Print, in exact form, the lines below from the one containing "3.1. Competence and circularity" through the one containing "According to the consensus", and omit all others.

[Page images and extracted text]
◆ ◆ ◆ ◆

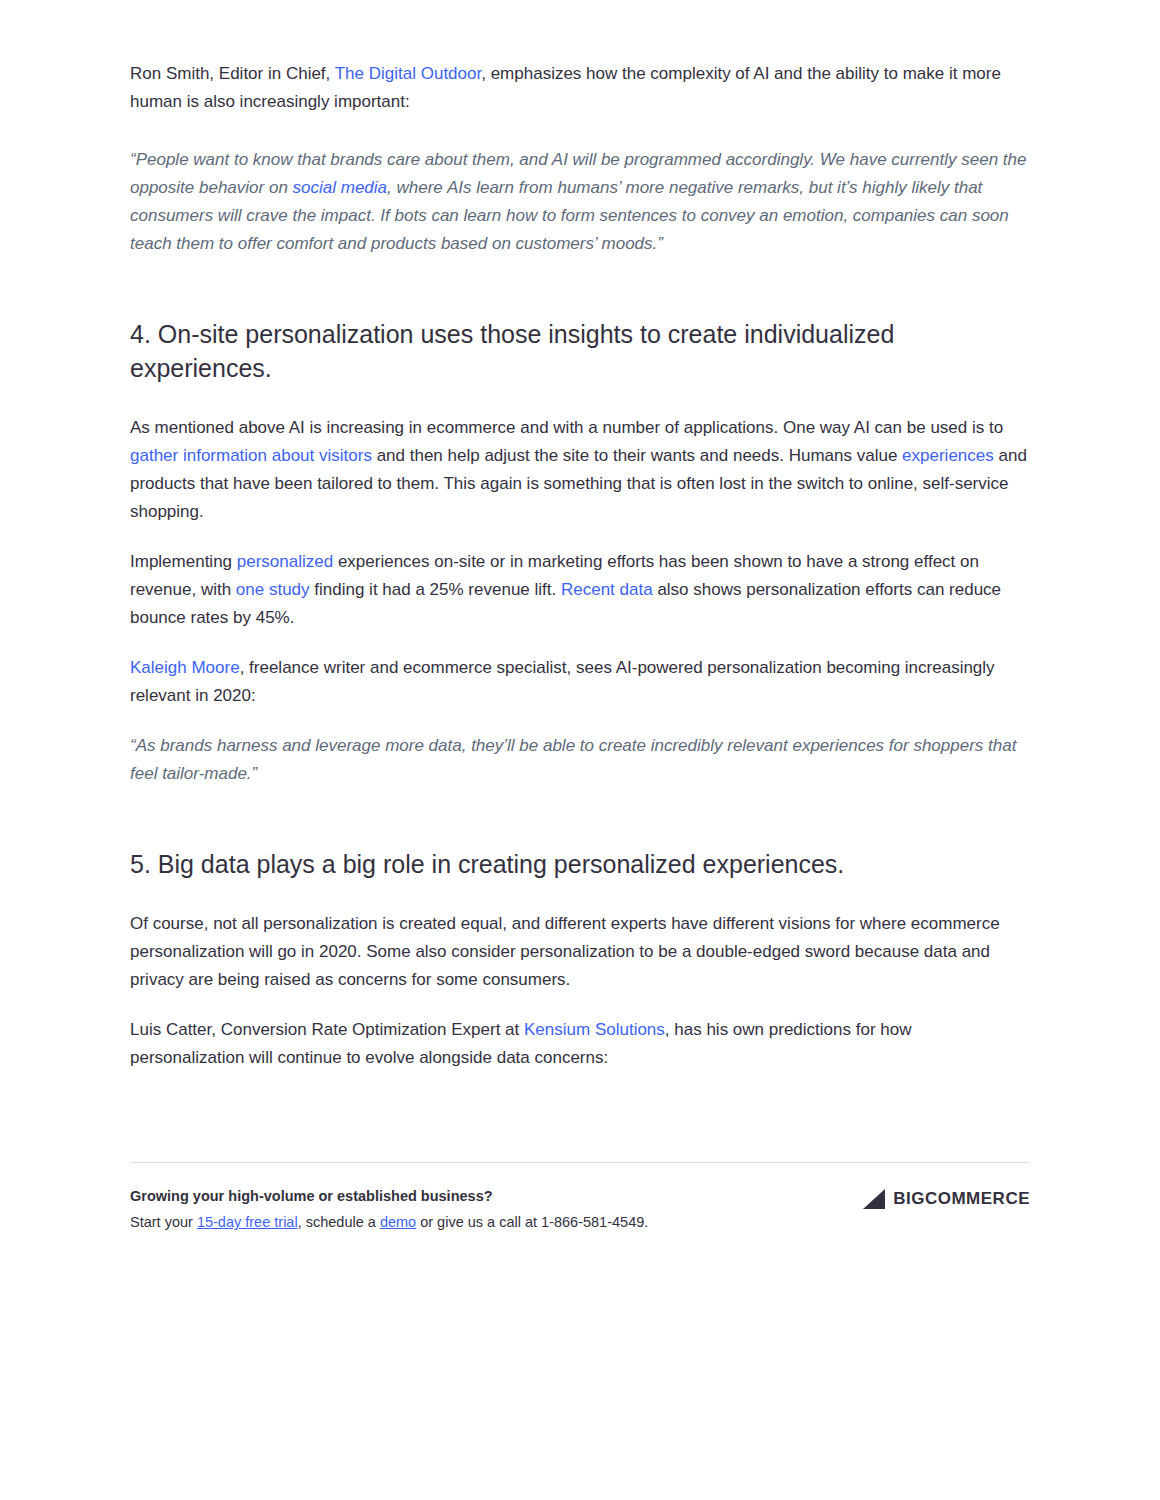Ron Smith, Editor in Chief, The Digital Outdoor, emphasizes how the complexity of AI and the ability to make it more human is also increasingly important:
“People want to know that brands care about them, and AI will be programmed accordingly. We have currently seen the opposite behavior on social media, where AIs learn from humans’ more negative remarks, but it’s highly likely that consumers will crave the impact. If bots can learn how to form sentences to convey an emotion, companies can soon teach them to offer comfort and products based on customers’ moods.”
4. On-site personalization uses those insights to create individualized experiences.
As mentioned above AI is increasing in ecommerce and with a number of applications. One way AI can be used is to gather information about visitors and then help adjust the site to their wants and needs. Humans value experiences and products that have been tailored to them. This again is something that is often lost in the switch to online, self-service shopping.
Implementing personalized experiences on-site or in marketing efforts has been shown to have a strong effect on revenue, with one study finding it had a 25% revenue lift. Recent data also shows personalization efforts can reduce bounce rates by 45%.
Kaleigh Moore, freelance writer and ecommerce specialist, sees AI-powered personalization becoming increasingly relevant in 2020:
“As brands harness and leverage more data, they’ll be able to create incredibly relevant experiences for shoppers that feel tailor-made.”
5. Big data plays a big role in creating personalized experiences.
Of course, not all personalization is created equal, and different experts have different visions for where ecommerce personalization will go in 2020. Some also consider personalization to be a double-edged sword because data and privacy are being raised as concerns for some consumers.
Luis Catter, Conversion Rate Optimization Expert at Kensium Solutions, has his own predictions for how personalization will continue to evolve alongside data concerns:
Growing your high-volume or established business? Start your 15-day free trial, schedule a demo or give us a call at 1-866-581-4549.
BIGCOMMERCE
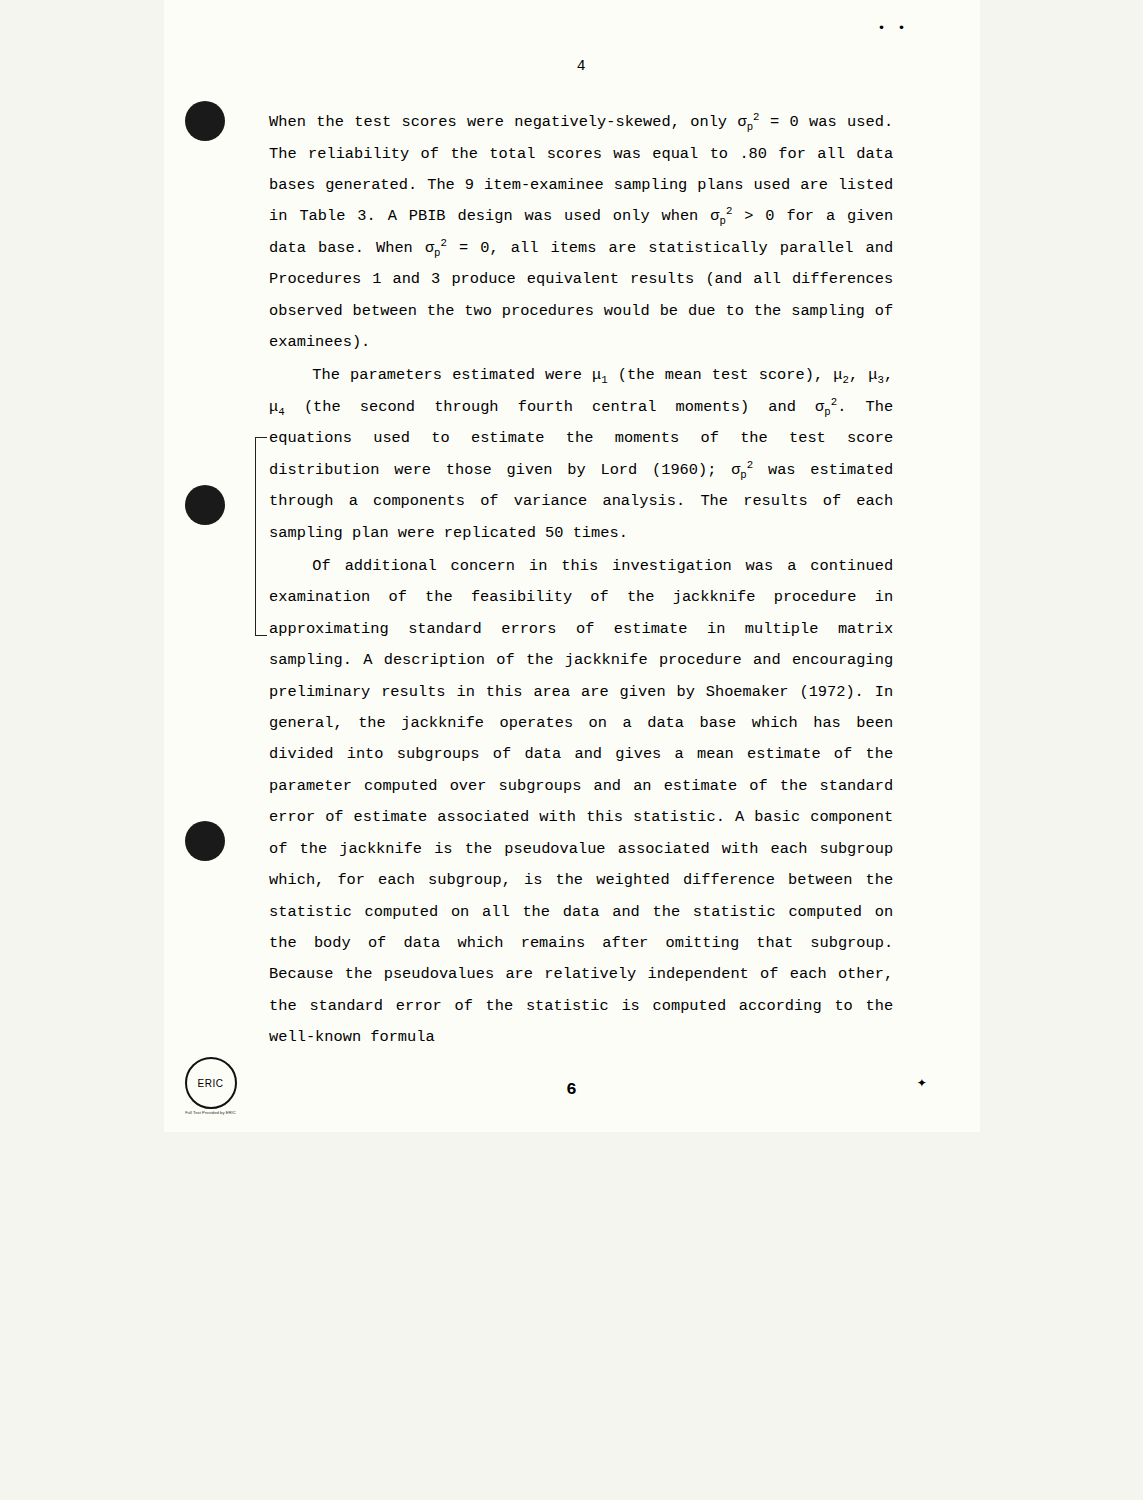• •
4
When the test scores were negatively-skewed, only σp2 = 0 was used. The reliability of the total scores was equal to .80 for all data bases generated. The 9 item-examinee sampling plans used are listed in Table 3. A PBIB design was used only when σp2 > 0 for a given data base. When σp2 = 0, all items are statistically parallel and Procedures 1 and 3 produce equivalent results (and all differences observed between the two procedures would be due to the sampling of examinees).
The parameters estimated were μ1 (the mean test score), μ2, μ3, μ4 (the second through fourth central moments) and σp2. The equations used to estimate the moments of the test score distribution were those given by Lord (1960); σp2 was estimated through a components of variance analysis. The results of each sampling plan were replicated 50 times.
Of additional concern in this investigation was a continued examination of the feasibility of the jackknife procedure in approximating standard errors of estimate in multiple matrix sampling. A description of the jackknife procedure and encouraging preliminary results in this area are given by Shoemaker (1972). In general, the jackknife operates on a data base which has been divided into subgroups of data and gives a mean estimate of the parameter computed over subgroups and an estimate of the standard error of estimate associated with this statistic. A basic component of the jackknife is the pseudovalue associated with each subgroup which, for each subgroup, is the weighted difference between the statistic computed on all the data and the statistic computed on the body of data which remains after omitting that subgroup. Because the pseudovalues are relatively independent of each other, the standard error of the statistic is computed according to the well-known formula
6
✦
ERIC
Full Text Provided by ERIC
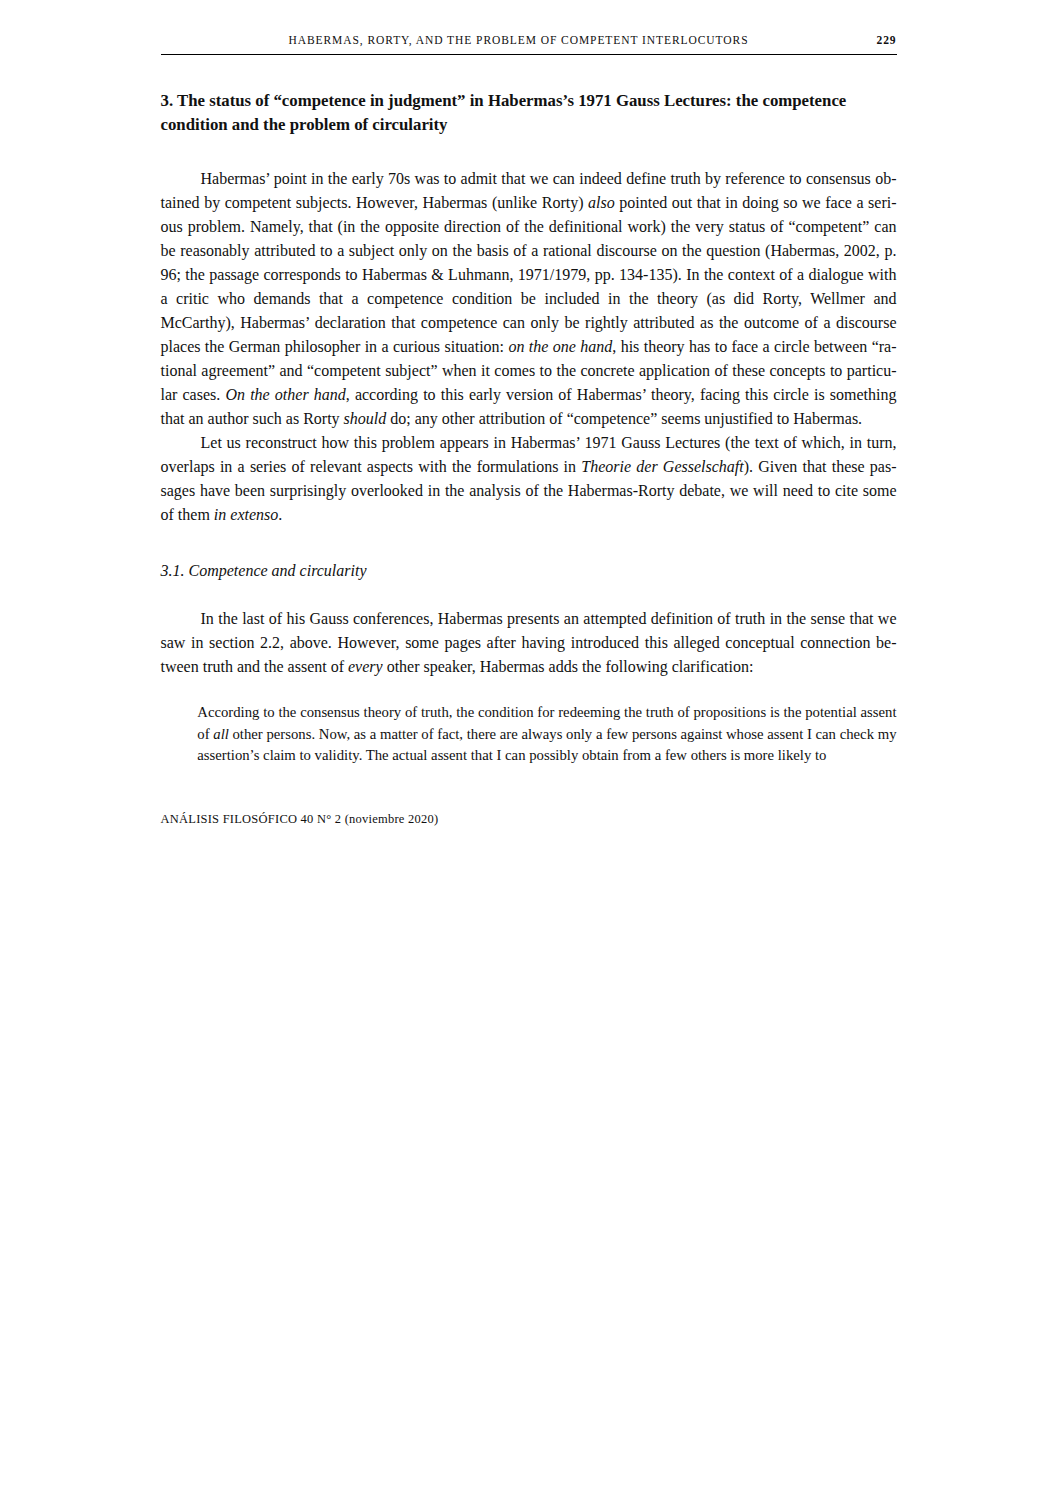Habermas, Rorty, and the Problem of Competent Interlocutors 229
3. The status of “competence in judgment” in Habermas’s 1971 Gauss Lectures: the competence condition and the problem of circularity
Habermas’ point in the early 70s was to admit that we can indeed define truth by reference to consensus obtained by competent subjects. However, Habermas (unlike Rorty) also pointed out that in doing so we face a serious problem. Namely, that (in the opposite direction of the definitional work) the very status of “competent” can be reasonably attributed to a subject only on the basis of a rational discourse on the question (Habermas, 2002, p. 96; the passage corresponds to Habermas & Luhmann, 1971/1979, pp. 134-135). In the context of a dialogue with a critic who demands that a competence condition be included in the theory (as did Rorty, Wellmer and McCarthy), Habermas’ declaration that competence can only be rightly attributed as the outcome of a discourse places the German philosopher in a curious situation: on the one hand, his theory has to face a circle between “rational agreement” and “competent subject” when it comes to the concrete application of these concepts to particular cases. On the other hand, according to this early version of Habermas’ theory, facing this circle is something that an author such as Rorty should do; any other attribution of “competence” seems unjustified to Habermas.
Let us reconstruct how this problem appears in Habermas’ 1971 Gauss Lectures (the text of which, in turn, overlaps in a series of relevant aspects with the formulations in Theorie der Gesselschaft). Given that these passages have been surprisingly overlooked in the analysis of the Habermas-Rorty debate, we will need to cite some of them in extenso.
3.1. Competence and circularity
In the last of his Gauss conferences, Habermas presents an attempted definition of truth in the sense that we saw in section 2.2, above. However, some pages after having introduced this alleged conceptual connection between truth and the assent of every other speaker, Habermas adds the following clarification:
According to the consensus theory of truth, the condition for redeeming the truth of propositions is the potential assent of all other persons. Now, as a matter of fact, there are always only a few persons against whose assent I can check my assertion’s claim to validity. The actual assent that I can possibly obtain from a few others is more likely to
ANÁLISIS FILOSÓFICO 40 N° 2 (noviembre 2020)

◆ ◆ ◆ ◆

### RESPONSE
3.1. Competence and circularity
In the last of his Gauss conferences, Habermas presents an attempted definition of truth in the sense that we saw in section 2.2, above. However, some pages after having introduced this alleged conceptual connection between truth and the assent of every other speaker, Habermas adds the following clarification:
According to the consensus theory of truth, the condition for redeeming the truth of propositions is the potential assent of all other persons. Now, as a matter of fact, there are always only a few persons against whose assent I can check my assertion’s claim to validity. The actual assent that I can possibly obtain from a few others is more likely to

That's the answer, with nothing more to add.